Kiss “ZIRP” bye…bye!

Fed Chair Janet Yellen surprised traders/investors by indicating that the “Zero Interest Rate Policy” (ZIRP) may come to an end a full six-months ahead of market expectations causing a sharp sell-off from recent highs. Though no real technical damage was inflicted, this is sure to result in money managers beginning to adjust their timeline component to investment strategies.

Overnight trade has price dead center within our projected target zone we highlighted in yesterday’s blog post: Here’s an excerpt: “Key support at 1859 – 62 zone becomes the “key marker” to hold for continued upside potential. IF violated and converted, THEN downside price targets project 1845 – 48 zone ” 

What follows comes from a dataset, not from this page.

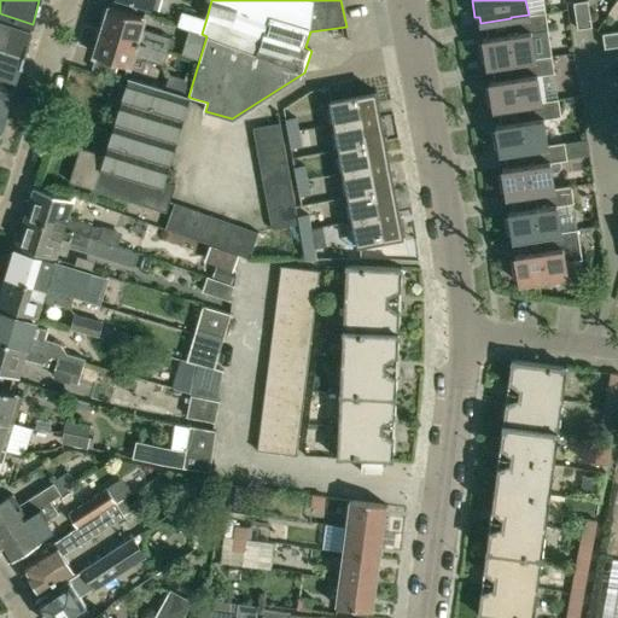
[(587,0),(584,0),(573,1),(577,28),(592,25),(587,0)]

Continued selling below 1845 projects further weakness down to 1835 – 37 zone…followed by TargetMaster Zone 1831 – 1832.25. IF price can stabilize above 1845.00, THEN upside hurdle for bulls is 3DCPZ between 1850 – 55 zone.

Stay Focused…ALWAYS USE STOPS!

Good Trading,

David

Habitude Three
I am willing to accept loss. Losing is an integral part of the process. I know and accept that individual losses and losing periods will happen. They are endemic to trading. I do not like loss. I do not expect loss. I simply accept loss as a cost of doing business.